SQL is dynamic enough to handle queries within queries. These inner queries are called subqueries and they can be used in many different sections of another query. In this video we will use subqueries within a where clause, a join statement, and as a column value.
select user_handle, sku, (select avg(quantity) from Purchases where user_handle = p.user_handle and sku = p.sku) from Purchases p group by user_handle, sku;
Instructor: [00:00] One of my personal favorite aspects of SQL is the ability to write queries within a query. This composability makes it easier to pull out Internet data all in one call rather than making multiple calls and getting data out in pieces.
[00:14] In the grouping and [inaudible] lesson within this course, we wanted to pull out the row that had the earliest create date. If we do man on the create date, and then pull out the first name, we get an error. Our database doesn't know how to handle the other columns while it's aggregating all the create date columns down to one.

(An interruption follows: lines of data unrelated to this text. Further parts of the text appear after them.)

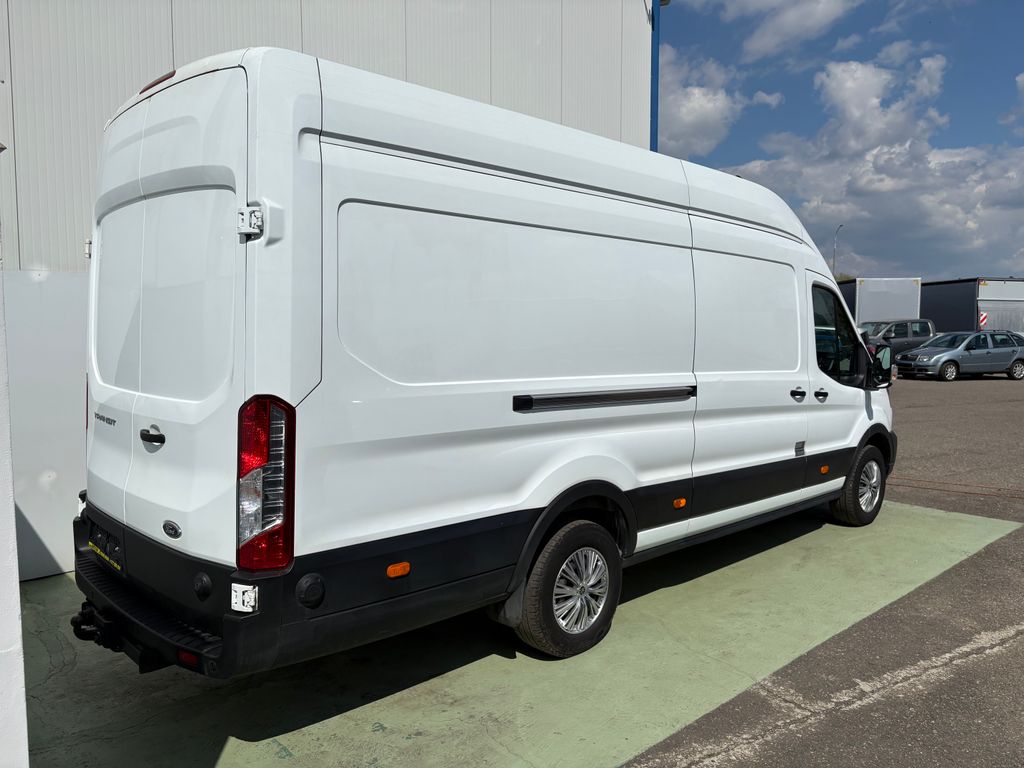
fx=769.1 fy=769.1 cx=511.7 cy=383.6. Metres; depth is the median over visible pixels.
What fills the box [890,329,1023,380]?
silver car
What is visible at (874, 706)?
asphalt lot
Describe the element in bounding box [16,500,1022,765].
concrete pavement
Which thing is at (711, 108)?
cloud
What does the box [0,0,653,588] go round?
building
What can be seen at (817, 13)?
cloud
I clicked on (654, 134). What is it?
drainpipe
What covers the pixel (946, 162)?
cloud
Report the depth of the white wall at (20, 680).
2.08 m
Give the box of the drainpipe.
[650,0,660,152]
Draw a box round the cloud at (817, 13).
[706,0,870,59]
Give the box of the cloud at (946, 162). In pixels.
[704,56,1023,273]
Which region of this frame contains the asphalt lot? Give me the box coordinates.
[629,364,1023,767]
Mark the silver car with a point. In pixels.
(952, 362)
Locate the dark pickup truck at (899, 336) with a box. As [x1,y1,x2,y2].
[858,318,937,363]
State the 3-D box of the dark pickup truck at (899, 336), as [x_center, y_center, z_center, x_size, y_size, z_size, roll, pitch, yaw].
[12.692,-1.317,26.321,4.800,1.754,2.238,-4,6,-43]
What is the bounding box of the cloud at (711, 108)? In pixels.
[654,45,765,157]
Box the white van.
[76,44,895,681]
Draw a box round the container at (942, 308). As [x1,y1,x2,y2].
[919,277,1023,335]
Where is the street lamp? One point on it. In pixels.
(834, 261)
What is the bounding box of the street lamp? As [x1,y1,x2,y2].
[832,223,845,275]
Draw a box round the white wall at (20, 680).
[0,199,28,767]
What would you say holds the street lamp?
on the ground
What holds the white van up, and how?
on the concrete pavement

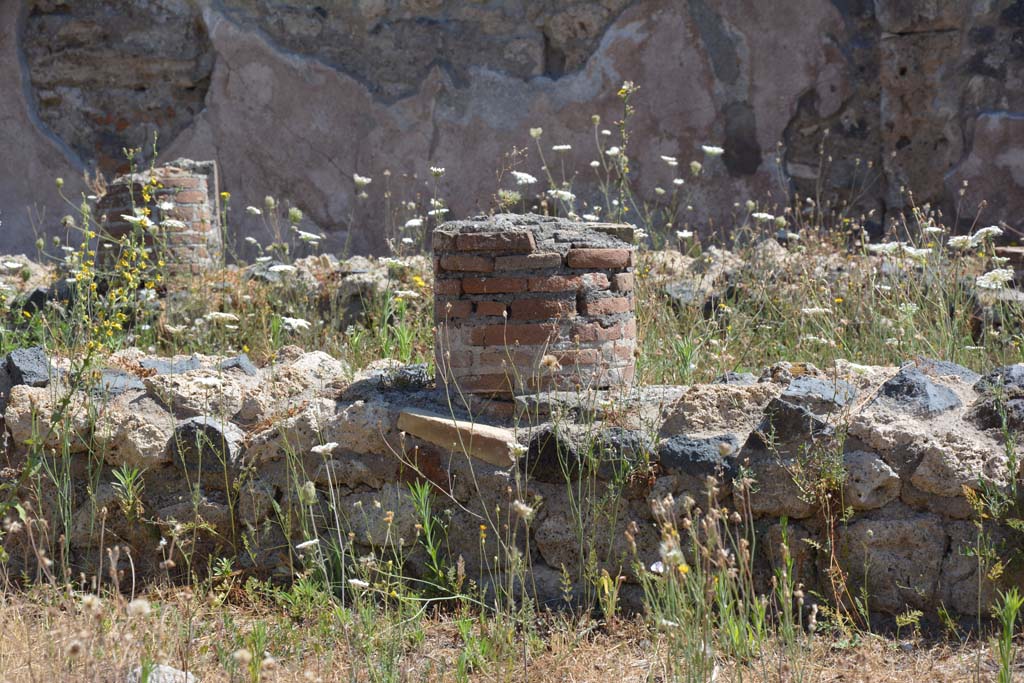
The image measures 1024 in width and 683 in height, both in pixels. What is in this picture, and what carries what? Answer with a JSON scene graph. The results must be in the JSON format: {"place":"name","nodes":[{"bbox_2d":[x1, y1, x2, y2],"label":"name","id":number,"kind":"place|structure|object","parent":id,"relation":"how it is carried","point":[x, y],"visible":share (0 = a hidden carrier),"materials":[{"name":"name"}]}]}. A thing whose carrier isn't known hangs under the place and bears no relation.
{"place":"outdoors","nodes":[
{"label":"outdoors","id":0,"kind":"place"},
{"bbox_2d":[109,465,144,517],"label":"green plant","id":1,"kind":"object","parent":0,"point":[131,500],"visible":0.77,"materials":[{"name":"green plant"}]},
{"bbox_2d":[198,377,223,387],"label":"white flower","id":2,"kind":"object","parent":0,"point":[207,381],"visible":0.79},
{"bbox_2d":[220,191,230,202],"label":"yellow flower","id":3,"kind":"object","parent":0,"point":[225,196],"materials":[{"name":"yellow plant"}]},
{"bbox_2d":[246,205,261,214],"label":"white flower","id":4,"kind":"object","parent":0,"point":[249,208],"visible":0.9,"materials":[{"name":"white plant"}]},
{"bbox_2d":[295,538,320,550],"label":"white flower","id":5,"kind":"object","parent":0,"point":[307,542],"visible":0.75,"materials":[{"name":"white plant"}]},
{"bbox_2d":[310,441,338,455],"label":"white flower","id":6,"kind":"object","parent":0,"point":[321,447],"visible":0.78,"materials":[{"name":"white plant"}]},
{"bbox_2d":[352,174,371,185],"label":"white flower","id":7,"kind":"object","parent":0,"point":[363,180],"visible":0.81,"materials":[{"name":"white plant"}]},
{"bbox_2d":[429,166,444,176],"label":"white flower","id":8,"kind":"object","parent":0,"point":[439,170],"visible":0.79,"materials":[{"name":"white plant"}]},
{"bbox_2d":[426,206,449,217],"label":"white flower","id":9,"kind":"object","parent":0,"point":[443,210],"visible":0.81,"materials":[{"name":"white plant"}]},
{"bbox_2d":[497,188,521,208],"label":"white flower","id":10,"kind":"object","parent":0,"point":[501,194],"visible":0.68,"materials":[{"name":"plant"}]},
{"bbox_2d":[0,574,1022,682],"label":"dry grass","id":11,"kind":"structure","parent":0,"point":[634,672],"materials":[{"name":"beige plant"}]},
{"bbox_2d":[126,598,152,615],"label":"white flower","id":12,"kind":"object","parent":11,"relation":"on","point":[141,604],"visible":0.84,"materials":[{"name":"white plant"}]},
{"bbox_2d":[126,664,197,682],"label":"rock","id":13,"kind":"object","parent":11,"relation":"on","point":[179,674],"visible":0.66,"materials":[{"name":"grey stone"}]},
{"bbox_2d":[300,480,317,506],"label":"seed head","id":14,"kind":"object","parent":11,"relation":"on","point":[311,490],"visible":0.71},
{"bbox_2d":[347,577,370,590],"label":"white flower","id":15,"kind":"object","parent":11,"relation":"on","point":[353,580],"visible":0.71,"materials":[{"name":"white plant"}]},
{"bbox_2d":[406,479,451,596],"label":"green plant","id":16,"kind":"object","parent":11,"relation":"on","point":[433,554],"visible":0.87,"materials":[{"name":"green plant"}]},
{"bbox_2d":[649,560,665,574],"label":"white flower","id":17,"kind":"object","parent":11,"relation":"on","point":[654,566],"visible":0.59,"materials":[{"name":"white plant"}]},
{"bbox_2d":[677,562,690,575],"label":"yellow flower","id":18,"kind":"object","parent":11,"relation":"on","point":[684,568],"visible":0.55,"materials":[{"name":"yellow plant"}]},
{"bbox_2d":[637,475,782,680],"label":"tall weed","id":19,"kind":"object","parent":11,"relation":"on","point":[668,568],"visible":0.9,"materials":[{"name":"green plant"}]},
{"bbox_2d":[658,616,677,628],"label":"white flower","id":20,"kind":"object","parent":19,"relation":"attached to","point":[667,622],"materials":[{"name":"white plant"}]},
{"bbox_2d":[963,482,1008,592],"label":"plant","id":21,"kind":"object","parent":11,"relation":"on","point":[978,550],"visible":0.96,"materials":[{"name":"green plant"}]},
{"bbox_2d":[993,589,1022,682],"label":"green plant","id":22,"kind":"object","parent":11,"relation":"on","point":[1010,622],"visible":0.98,"materials":[{"name":"green plant"}]},
{"bbox_2d":[0,221,1022,386],"label":"grass","id":23,"kind":"structure","parent":0,"point":[732,359],"materials":[{"name":"green plant"}]},
{"bbox_2d":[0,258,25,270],"label":"white flower","id":24,"kind":"object","parent":23,"relation":"on","point":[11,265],"visible":0.94,"materials":[{"name":"white plant"}]},
{"bbox_2d":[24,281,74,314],"label":"rock","id":25,"kind":"object","parent":23,"relation":"on","point":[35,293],"visible":0.54,"materials":[{"name":"stone"}]},
{"bbox_2d":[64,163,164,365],"label":"yellow flower plant","id":26,"kind":"object","parent":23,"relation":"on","point":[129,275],"visible":0.71,"materials":[{"name":"plant"}]},
{"bbox_2d":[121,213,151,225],"label":"white flower","id":27,"kind":"object","parent":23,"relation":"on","point":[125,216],"visible":0.6,"materials":[{"name":"white plant"}]},
{"bbox_2d":[98,159,219,276],"label":"brick pillar","id":28,"kind":"structure","parent":23,"relation":"on","point":[113,204],"materials":[{"name":"red brick"}]},
{"bbox_2d":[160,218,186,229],"label":"white flower","id":29,"kind":"object","parent":23,"relation":"on","point":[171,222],"visible":0.78,"materials":[{"name":"white plant"}]},
{"bbox_2d":[205,311,239,323],"label":"white flower","id":30,"kind":"object","parent":23,"relation":"on","point":[227,315],"visible":0.85,"materials":[{"name":"white plant"}]},
{"bbox_2d":[268,263,297,274],"label":"white flower","id":31,"kind":"object","parent":23,"relation":"on","point":[279,267],"visible":0.87,"materials":[{"name":"white plant"}]},
{"bbox_2d":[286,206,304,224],"label":"flower bud","id":32,"kind":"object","parent":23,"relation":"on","point":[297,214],"visible":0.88,"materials":[{"name":"green plant"}]},
{"bbox_2d":[280,316,311,332],"label":"white flower","id":33,"kind":"object","parent":23,"relation":"on","point":[293,321],"visible":0.74,"materials":[{"name":"white plant"}]},
{"bbox_2d":[296,230,321,243],"label":"white flower","id":34,"kind":"object","parent":23,"relation":"on","point":[313,235],"visible":0.85,"materials":[{"name":"white plant"}]},
{"bbox_2d":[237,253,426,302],"label":"stone wall","id":35,"kind":"structure","parent":23,"relation":"on","point":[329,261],"materials":[{"name":"grey stone"}]},
{"bbox_2d":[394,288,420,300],"label":"white flower","id":36,"kind":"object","parent":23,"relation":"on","point":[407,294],"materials":[{"name":"white plant"}]},
{"bbox_2d":[403,217,423,227],"label":"white flower","id":37,"kind":"object","parent":23,"relation":"on","point":[411,224],"visible":0.79,"materials":[{"name":"white plant"}]},
{"bbox_2d":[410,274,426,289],"label":"yellow flower","id":38,"kind":"object","parent":23,"relation":"on","point":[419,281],"visible":0.68,"materials":[{"name":"yellow plant"}]},
{"bbox_2d":[614,80,635,223],"label":"plant","id":39,"kind":"object","parent":23,"relation":"on","point":[622,92],"visible":0.79,"materials":[{"name":"green plant"}]},
{"bbox_2d":[675,229,693,239],"label":"white flower","id":40,"kind":"object","parent":23,"relation":"on","point":[686,235],"visible":0.85,"materials":[{"name":"white plant"}]},
{"bbox_2d":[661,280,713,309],"label":"rock","id":41,"kind":"object","parent":23,"relation":"on","point":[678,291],"visible":0.68,"materials":[{"name":"grey stone"}]},
{"bbox_2d":[751,211,774,221],"label":"white flower","id":42,"kind":"object","parent":23,"relation":"on","point":[756,214],"visible":0.84,"materials":[{"name":"white plant"}]},
{"bbox_2d":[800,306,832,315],"label":"white flower","id":43,"kind":"object","parent":23,"relation":"on","point":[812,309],"visible":0.84,"materials":[{"name":"white plant"}]},
{"bbox_2d":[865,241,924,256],"label":"white flower","id":44,"kind":"object","parent":23,"relation":"on","point":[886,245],"visible":0.59,"materials":[{"name":"white plant"}]},
{"bbox_2d":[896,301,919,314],"label":"white flower","id":45,"kind":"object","parent":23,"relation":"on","point":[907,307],"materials":[{"name":"white plant"}]},
{"bbox_2d":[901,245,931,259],"label":"white flower","id":46,"kind":"object","parent":23,"relation":"on","point":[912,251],"visible":0.72,"materials":[{"name":"white plant"}]},
{"bbox_2d":[947,234,978,249],"label":"white flower","id":47,"kind":"object","parent":23,"relation":"on","point":[964,239],"visible":0.78,"materials":[{"name":"white plant"}]},
{"bbox_2d":[970,225,1002,243],"label":"white flower","id":48,"kind":"object","parent":23,"relation":"on","point":[996,229],"visible":0.71,"materials":[{"name":"white plant"}]},
{"bbox_2d":[976,267,1015,290],"label":"white flower","id":49,"kind":"object","parent":23,"relation":"on","point":[984,277],"visible":0.78,"materials":[{"name":"white plant"}]},
{"bbox_2d":[0,348,1023,624],"label":"stone wall","id":50,"kind":"structure","parent":0,"point":[375,456],"materials":[{"name":"grey stone"}]},
{"bbox_2d":[1,346,53,389],"label":"rock","id":51,"kind":"object","parent":50,"relation":"in","point":[29,365],"visible":0.8,"materials":[{"name":"grey stone"}]},
{"bbox_2d":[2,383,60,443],"label":"rock","id":52,"kind":"object","parent":50,"relation":"in","point":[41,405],"visible":0.65,"materials":[{"name":"beige stone"}]},
{"bbox_2d":[96,369,145,394],"label":"rock","id":53,"kind":"object","parent":50,"relation":"in","point":[119,375],"visible":0.62,"materials":[{"name":"grey stone"}]},
{"bbox_2d":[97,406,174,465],"label":"rock","id":54,"kind":"object","parent":50,"relation":"in","point":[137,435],"visible":0.76,"materials":[{"name":"stone"}]},
{"bbox_2d":[137,356,203,374],"label":"rock","id":55,"kind":"object","parent":50,"relation":"in","point":[191,367],"visible":0.57,"materials":[{"name":"grey stone"}]},
{"bbox_2d":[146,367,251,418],"label":"rock","id":56,"kind":"object","parent":50,"relation":"in","point":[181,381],"visible":0.77,"materials":[{"name":"beige stone"}]},
{"bbox_2d":[169,416,243,471],"label":"rock","id":57,"kind":"object","parent":50,"relation":"in","point":[213,429],"visible":0.73,"materials":[{"name":"grey stone"}]},
{"bbox_2d":[219,355,257,374],"label":"rock","id":58,"kind":"object","parent":50,"relation":"in","point":[243,365],"visible":0.62,"materials":[{"name":"grey stone"}]},
{"bbox_2d":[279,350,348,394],"label":"rock","id":59,"kind":"object","parent":50,"relation":"in","point":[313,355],"visible":0.63,"materials":[{"name":"stone"}]},
{"bbox_2d":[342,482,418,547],"label":"rock","id":60,"kind":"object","parent":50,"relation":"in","point":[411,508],"visible":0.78,"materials":[{"name":"grey stone"}]},
{"bbox_2d":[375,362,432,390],"label":"rock","id":61,"kind":"object","parent":50,"relation":"in","point":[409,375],"visible":0.7,"materials":[{"name":"grey stone"}]},
{"bbox_2d":[397,407,517,467],"label":"stone slab","id":62,"kind":"object","parent":50,"relation":"in","point":[437,421],"visible":0.85,"materials":[{"name":"stone"}]},
{"bbox_2d":[434,213,634,399],"label":"brick pillar","id":63,"kind":"structure","parent":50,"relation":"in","point":[477,339],"materials":[{"name":"red brick"}]},
{"bbox_2d":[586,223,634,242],"label":"stone block","id":64,"kind":"object","parent":63,"relation":"on","point":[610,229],"visible":0.48,"materials":[{"name":"grey stone"}]},
{"bbox_2d":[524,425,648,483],"label":"rock","id":65,"kind":"object","parent":50,"relation":"in","point":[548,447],"visible":0.69,"materials":[{"name":"grey stone"}]},
{"bbox_2d":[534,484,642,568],"label":"rock","id":66,"kind":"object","parent":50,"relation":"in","point":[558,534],"visible":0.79,"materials":[{"name":"grey stone"}]},
{"bbox_2d":[658,434,740,475],"label":"rock","id":67,"kind":"object","parent":50,"relation":"in","point":[676,453],"visible":0.78,"materials":[{"name":"grey stone"}]},
{"bbox_2d":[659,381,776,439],"label":"rock","id":68,"kind":"object","parent":50,"relation":"in","point":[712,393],"visible":0.73,"materials":[{"name":"stone"}]},
{"bbox_2d":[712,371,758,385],"label":"rock","id":69,"kind":"object","parent":50,"relation":"in","point":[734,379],"visible":0.49,"materials":[{"name":"grey stone"}]},
{"bbox_2d":[748,397,831,447],"label":"rock","id":70,"kind":"object","parent":50,"relation":"in","point":[800,417],"visible":0.78,"materials":[{"name":"grey stone"}]},
{"bbox_2d":[776,376,856,409],"label":"rock","id":71,"kind":"object","parent":50,"relation":"in","point":[794,387],"visible":0.71,"materials":[{"name":"grey stone"}]},
{"bbox_2d":[837,450,899,506],"label":"rock","id":72,"kind":"object","parent":50,"relation":"in","point":[868,490],"visible":0.83,"materials":[{"name":"grey stone"}]},
{"bbox_2d":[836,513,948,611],"label":"rock","id":73,"kind":"object","parent":50,"relation":"in","point":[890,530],"visible":0.81,"materials":[{"name":"grey stone"}]},
{"bbox_2d":[872,367,962,415],"label":"rock","id":74,"kind":"object","parent":50,"relation":"in","point":[888,393],"visible":0.75,"materials":[{"name":"grey stone"}]},
{"bbox_2d":[911,358,980,382],"label":"rock","id":75,"kind":"object","parent":50,"relation":"in","point":[954,367],"visible":0.41,"materials":[{"name":"grey stone"}]},
{"bbox_2d":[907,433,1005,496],"label":"rock","id":76,"kind":"object","parent":50,"relation":"in","point":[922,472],"visible":0.83,"materials":[{"name":"grey stone"}]},
{"bbox_2d":[969,364,1023,430],"label":"rock","id":77,"kind":"object","parent":50,"relation":"in","point":[1022,387],"visible":0.84,"materials":[{"name":"grey stone"}]},
{"bbox_2d":[0,0,1023,265],"label":"stone wall","id":78,"kind":"structure","parent":0,"point":[327,218],"materials":[{"name":"grey"}]},
{"bbox_2d":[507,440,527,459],"label":"white flower","id":79,"kind":"object","parent":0,"point":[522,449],"visible":0.68,"materials":[{"name":"white plant"}]},
{"bbox_2d":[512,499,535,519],"label":"white flower","id":80,"kind":"object","parent":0,"point":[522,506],"visible":0.71,"materials":[{"name":"white plant"}]},
{"bbox_2d":[511,171,537,185],"label":"white flower","id":81,"kind":"object","parent":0,"point":[518,174],"visible":0.71,"materials":[{"name":"white plant"}]},
{"bbox_2d":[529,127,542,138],"label":"white flower","id":82,"kind":"object","parent":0,"point":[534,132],"visible":0.86,"materials":[{"name":"white plant"}]},
{"bbox_2d":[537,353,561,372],"label":"dried flower","id":83,"kind":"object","parent":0,"point":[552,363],"visible":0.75,"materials":[{"name":"beige plant"}]},
{"bbox_2d":[547,189,575,202],"label":"white flower","id":84,"kind":"object","parent":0,"point":[552,192],"visible":0.74,"materials":[{"name":"white plant"}]},
{"bbox_2d":[551,144,571,151],"label":"white flower","id":85,"kind":"object","parent":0,"point":[556,148],"visible":0.84,"materials":[{"name":"white plant"}]},
{"bbox_2d":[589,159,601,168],"label":"white flower","id":86,"kind":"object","parent":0,"point":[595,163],"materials":[{"name":"white plant"}]},
{"bbox_2d":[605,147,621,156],"label":"white flower","id":87,"kind":"object","parent":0,"point":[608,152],"visible":0.81,"materials":[{"name":"white plant"}]},
{"bbox_2d":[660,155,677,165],"label":"white flower","id":88,"kind":"object","parent":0,"point":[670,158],"visible":0.9,"materials":[{"name":"white plant"}]},
{"bbox_2d":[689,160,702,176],"label":"flower bud","id":89,"kind":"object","parent":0,"point":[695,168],"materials":[{"name":"plant"}]},
{"bbox_2d":[700,145,723,156],"label":"white flower","id":90,"kind":"object","parent":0,"point":[708,148],"visible":0.84,"materials":[{"name":"white plant"}]},
{"bbox_2d":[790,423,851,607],"label":"plant","id":91,"kind":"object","parent":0,"point":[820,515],"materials":[{"name":"green plant"}]}
]}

[00:31] If we add FirstName to the GROUP BY, we see we get all three rows out, because now that FirstName is grouped by uniques first names, we'll get out the man per grouping of first names. Instead, what we want to do is use a subquery. For that, we'll write, "Select create date and FirstName from users."
[00:49] We'll also use a WHERE create date equals a subquery, selecting out the man create date from our users table. You see that this returns my name for first name and my create date. In order to use a subquery, it needs to be wrapped in parenthesis. Our subquery here returns one man create date from our users table.
[01:12] That's what we use to filter by, where our man from the inner query matches the create date from the outer query. With this filter matching on the correct row, we can just pull out all the columns then. Subqueries can be used in other commands such as INSERT, UPDATE, and DELETE.
[01:29] Let's update the FirstName column of the row that has the earliest create date to Danny. Here you'll see that we've changed from Tyler to Danny. Not only can subqueries be used as a way to filter, but we can use them as a table to join on.
[01:44] Let's write, "Select total on FirstName from users, US, inner join on a subquery." We'll do select count of user handles as total. User handle from purchases or GROUP BY user handle, close parenthesis, and then we'll say we're a user handles match.
[02:05] With this in place, we'll see that Danny had one purchase and Mary had two purchases from the purchases table. Let's walk through this again. The top-level query is going to give us one column that exists on users, and the other that we create from our subquery. Our subquery is getting a count of GROUP BY user handles.
[02:25] This count tells us how many rows are in each group user handle. We inner join on the user handle. We pull out from the subquery and the user handles that already exist on the users table. The returning results show us how many orders each person purchased.
[02:42] Another option is using subqueries as a column value. For example, I want to return the average order size along with all of my skews and user handles instead of my purchases table. I can add a subquery next to my other columns. When I run this, you'll see that I get all of my user handles, all of my skews, and a consistent average across all of the quantities within the purchases table.
[03:05] To clarify, this isn't stating that the average for this user for the skew is this value. This is just the average quantity for all of the purchases made inside of our purchases table. I will, though, post the solution for making this average be a reflection of this user handle and the skew in the notes.
[03:24] Before you look, see if you can do it yourself. You'll want to enter another row with the same user handle and skew and a different quantity to make sure it's working like it should.